In conclusion, my prayer is that through this series your thoughts surrounding the end of time have been enlightened and enhanced. Even if you disagree with my eschatological stance, my hope is that you have been challenged and changed by it all!


Published by Travis Flanagan

I am a believer, husband, and father who loves serving the Lord and the local church. I am currently an associate pastor of youth/discipleship and a pastoral research assistant for two pastors. Educationally, I have a BA and an MA in Biblical and Theological Studies from Criswell College. I am currently pursuing a PhD in Theology from Midwestern Baptist Theological Seminary. My research interests include the early church and Greco-Roman voluntary associations (and especially the relationship between the two!).

11 thoughts on “Eschatology: What Have We Learned?

  1. Nice wrap up Travis! I really appreciate your writing. My complete support for you, my Brother in Christ! Even though I may post contrary opinion on eschatology, none of it affects the core values we share in Christ Jesus!
    Thanks! I’ll keep following you.
    Note: I just posted my first blog on my new website: Where SAcripture Metts the Modern Cosmos I hope you enjoy it as much as I enjoy yours!

    Liked by 2 people

  2. I’ve never been all that interested in the exact order of the end times. What I care about is this: God knows exactly how everything will turn out and every detail is in His hands. Jesus WILL come again, “not, this time, to bear sin, but to bring salvation to those who are waiting for Him.” He will judge everyone and make all things right. Personally, I think that’s the point of prophecy: to assure us of these things.

    It’s really comforting to me, and encouraging. I long for the day of which it is said, “Behold, He is coming on the clouds, and every eye will see Him, even those who pierced Him, and all the nations of the earth will mourn because of Him,” on which “every knee will bow, in heaven, and on earth, and under the earth, and every tongue acknowledge that Jesus Christ is Lord, to the glory of God the Father.” Until that day, we will strive to make His Name and glory known among the nations.

    “Even so, come, Lord Jesus!”


  3. I used to be afraid when I would read the book of Revelation…….now it is a total comfort. It is amazing how GOD”S WORD works like that. Thanks for all your explanation…….JESUS COME SOON!

    Liked by 2 people

    1. Heavensreef, I remember the 1st time I ever read through the Book Of Revelation. I found it almost fascinating and that was back in 2007ish, still do to this day.

      After I’d started reading it and asked my best friend at the time, she said she couldn’t. ..she was too afraid to. Now I vascillate between several versions to increase my understanding.
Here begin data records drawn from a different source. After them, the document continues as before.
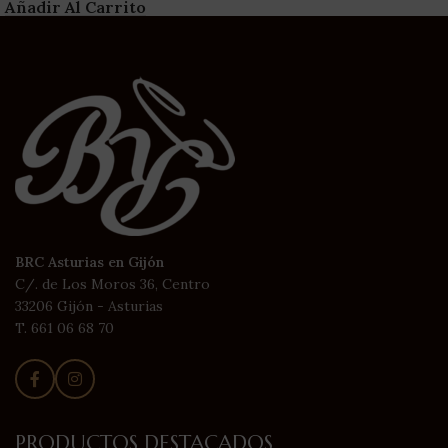
Añadir Al Carrito
BRC Asturias en Gijón
C/. de Los Moros 36, Centro
33206 Gijón - Asturias
T. 661 06 68 70
PRODUCTOS DESTACADOS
The coolest thing is Rev 1:3 confirms just what you mention about it being a “comfort”…that’s the Holy Spirit at work preparing His Bride for the amazing sojourn of Matthew 22 & Proverbs 9 (1-6).

      Liked by 1 person

    1. Good question. I think the answer has to do with the fact that we are sinful and finite human beings incapable of perfect understanding. Right now we only see in part, but when we are united with Christ for eternity we will see in full (1 Corinthians 13:9-12). For now, we are called to do our best, to study and to show ourselves approved, to come to the best understanding we can, and to have peaceful conversations with those who disagree.


  4. This is an excellent and thoughtful series that sums up the popular, mainstream stances very nicely. Perhaps, to round things out, you could write another series about “revealed eschatology” and the various other non-Pauline, non-literal eschatological viewpoints.